In the meantime, investigators said, doctors caring
for patients with CF should think about
increasing the vitamin D intake beyond the current
recommendations in those who are vitamin D
deficient. They should also check vitamin D levels at least
once a year in all CF patients and more
frequently in those with abnormally low levels. In the
current study of CF patients treated at Johns
Hopkins between 2003 and 2006, investigators found that 86
percent were vitamin D deficient in
2003, 50 percent in 2004, 54 percent in 2005 and 46 percent
in 2006.
Comparing different weekly intakes of ergocalciferol,
the Johns Hopkins team found that the
currently recommended 50,000 IU per week for eight weeks
was effective in only 33 percent of the
patients with vitamin D deficiency, while increasing the
therapy to twice a week was effective in 26
percent of patients. Delivering the same dose three times a
week corrected the deficiency in just 43
percent of children.
Vitamin D levels appeared to follow fluctuations in
seasonal sun exposure, dropping sharply in
the fall and winter and peaking during spring and summer.

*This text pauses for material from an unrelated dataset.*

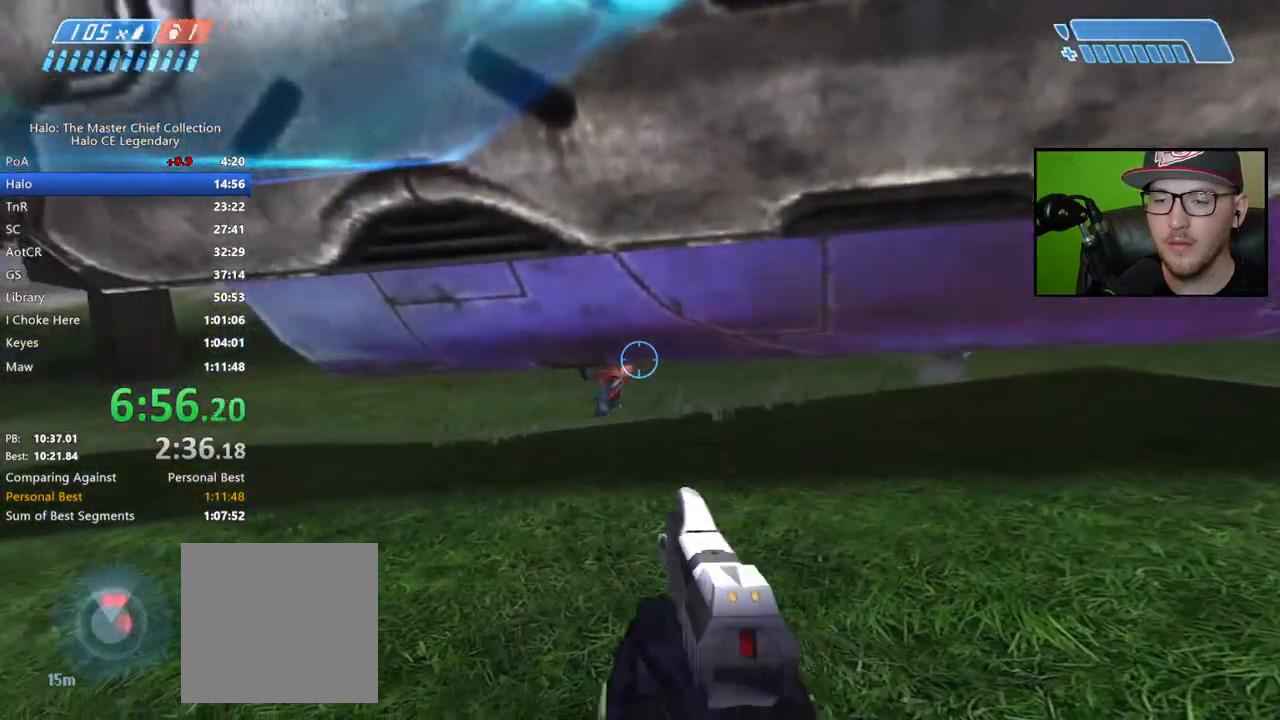
{"buttons": ["R2"], "left_stick": "center", "right_stick": "right", "events": [[167, "R2", "down"], [250, "right_stick", "right"], [400, "R2", "up"], [500, "R2", "down"]]}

Vitamin D deficiency was worst during the
fall, with 83 percent of patients testing deficient, while
only 41 percent were vitamin D deficient in
the summer. Sun exposure is critical for vitamin D
synthesis and production. Some doctors recommend
sun exposure twice a week for up to 30 minutes at a time,
but the debate is ongoing because sun
exposure without protection increases the risk of skin
cancer.
"Clearly we haven't established an optimal dose for
treating vitamin D deficiency, and more
research is needed to do so," said senior researcher Peter
Mogayzel, director of the Johns Hopkins
Children's Center Cystic Fibrosis Center. "But what we know
for sure is that the current
recommendations are too low, and doctors should treat their
patients with vitamin D deficiencies more
aggressively," he said.
New therapies and earlier diagnosis have led to more
and more CF patients living longer and well
into adulthood, which means that vitamin D deficiency will
be increasingly important for CF patients as
they age.
"It is a testament to the advances we've made in
treating CF, but as more and more patients
survive and live longer, they will begin to face chronic
conditions usually seen in healthy adults,"

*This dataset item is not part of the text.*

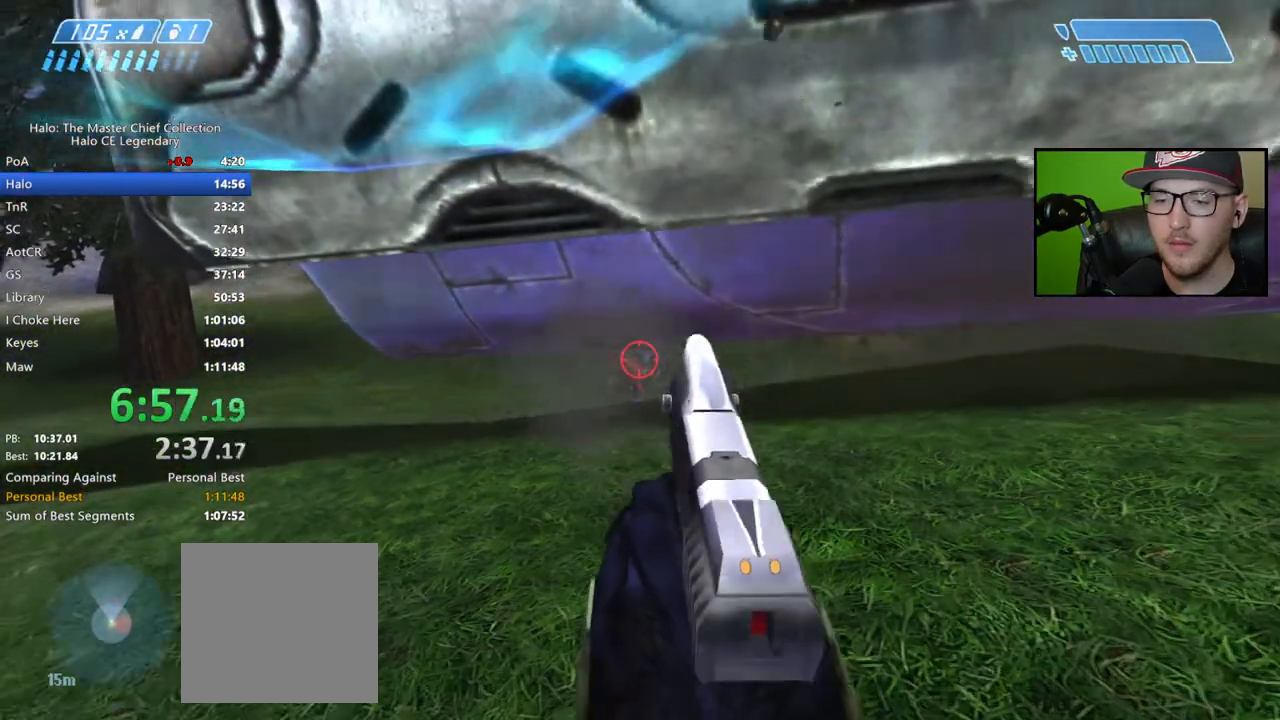
{"buttons": ["R2"], "left_stick": "center", "right_stick": "left", "events": [[100, "left_stick", "center"], [150, "right_stick", "center"], [183, "left_stick", "down"], [217, "right_stick", "up-right"], [367, "right_stick", "center"], [450, "right_stick", "left"], [483, "left_stick", "center"]]}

Mogayzel said. "If we do not treat vitamin D deficiency
early on, bone disease and osteoporosis will be
increasingly a problem in the aging CF population." The
findings come on the heels of another Johns
Hopkins study showing that low levels of vitamin D
increased the overall risk of death by 26 percent in
the general population.
Other investigators in the study were Kathryn Carson,
Amanda Leonard, Erin Davis, Beryl
Rosenstein and Pamela Zeitlin, all of Johns Hopkins.